Visão. Quinta seringa. Oto pegou a colher e a estendeu ao calor da fogueira, após gatinhar até ela. O livro sugeria que se adotasse metal quente no procedimento seguinte, a fim de se encobrir as sensações mais desagradáveis. O rapaz riu desdenhoso ao se lembrar da recomendação. “Não pode ficar pior do que já está.” Aproximou a colher do olho esquerdo, e a quentura bafejou-lhe nos cílios. As pestanas insistiam em se fechar. “Frescura.” Abriu-as com o médio e o polegar, como alguém prestes a pingar colírio, e cerrou o olho direito, de sorte que a pupila dilatada do esquerdo só enxergasse aço ardente. Enfiou-o com cuidado entre a pálpebra e o glóbulo, e foi como se todo seu sangue entrasse em ebulição instantânea, mas Oto não parou. Agora gemia de nervoso, não de dor, mas não parou. Cutucou até partir os nervos que conectavam o olho ao crânio e, quando eles arrebentaram, um estampido ecoou em sua mente delirante. E depois: escuridão. O rapaz descerrou o olho direito e postou o esquerdo na estrela.

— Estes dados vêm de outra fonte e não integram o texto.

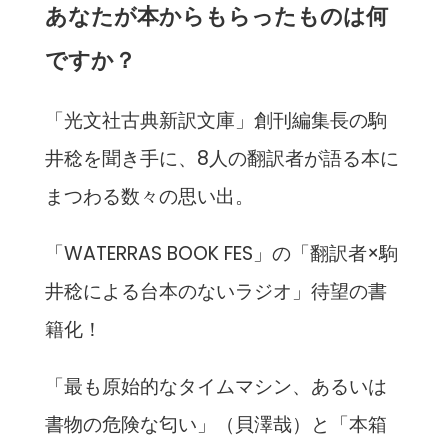
あなたが本からもらったものは何
ですか？
「光文社古典新訳文庫」創刊編集長の駒
井稔を聞き手に、8人の翻訳者が語る本に
まつわる数々の思い出。
「WATERRAS BOOK FES」の「翻訳者×駒
井稔による台本のないラジオ」待望の書
籍化！
「最も原始的なタイムマシン、あるいは
書物の危険な匂い」（貝澤哉）と「本箱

Para o último sacrifício, Oto rastejou até Helena e a tomou nos braços, se pondo de pé aos cambaleios. Entorpecia, a vista turvava. Caminhou aos tropeços para perto da árvore em chamas. Suava, e o suor se misturava ao sangue. O último sacrifício se referia ao “algo mais”. À alma. Era o maior e o mais importante deles: simbolizaria o comprometimento derradeiro. Se desse certo, o necromante e a renascida viveriam. “Por Helena.” Se não...

E por ela e com ela, Oto mergulhou no fogo.